Movies are not made in the vacuum of a single department, which typically sees the issue only from its perspective, but are rather an assembly of many disparate parts dynamically coming together to make an entire whole.
For example, the answer to the seemingly simple question of whether a film was technically delivered or not, may rest in other areas beyond what a traditional postproduction expert offering an opinion from his or her limited perspective may see.
Movies are based on scripts, from scripts come production plans and from those production plans, budgets. These three elements come together during production to guide the “manufacture” of the elements necessary to “build” and “deliver” the film in postproduction, ultimately allowing for its release. How they all interrelate or failed to interrelate, as governed and conceived by the legal contracts, could be key to your case.
This interrelation is quite often forensically dissectible and explainable, after the fact.
Wouldn’t it be helpful, as an Attorney, to have access to this knowledge at an early stage in your case? Explained to you in a complete and nuanced way? Would it not be helpful to have a passionate articulate individual who could explain these same issues during trial/arbitration on behalf of your client?

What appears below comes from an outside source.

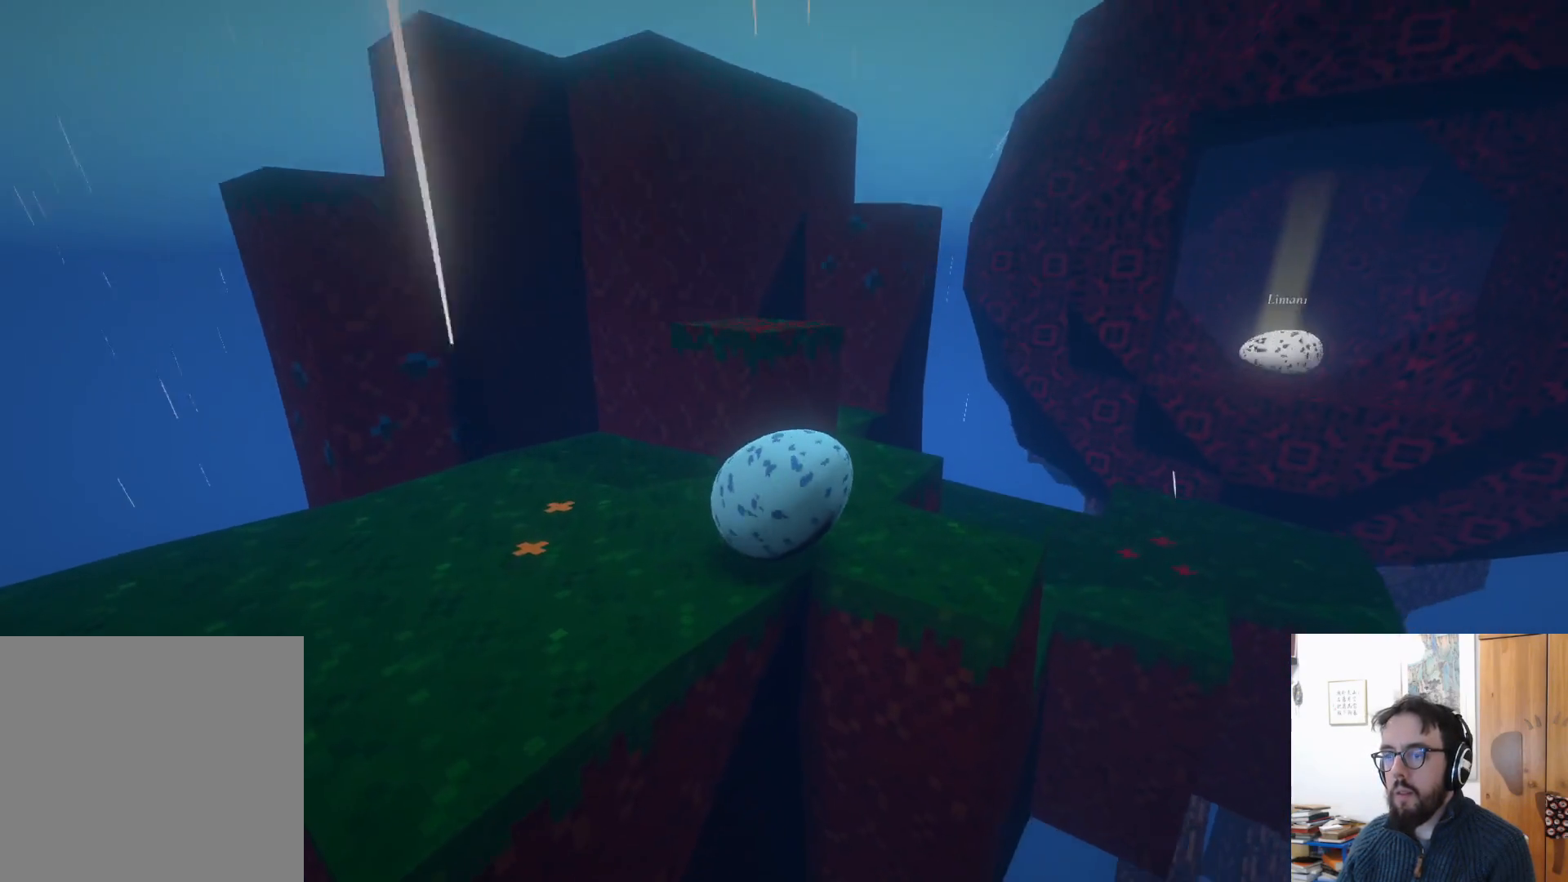
{"buttons": ["A"], "left_stick": "up", "right_stick": "center", "events": [[50, "left_stick", "up"], [50, "right_stick", "center"], [267, "A", "down"]]}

Bob’s area of expertise lies in the intersection between the worlds of what is commonly understood in the motion picture industry as a Line Producer and that of a Post Production Supervisor with an emphasis on the technical and creative aspects of each and how they inform each other and come together to make a film.
He is a member of the Academy Of Motion Picture And Sciences and The Society Of Motion Picture and Television Engineers.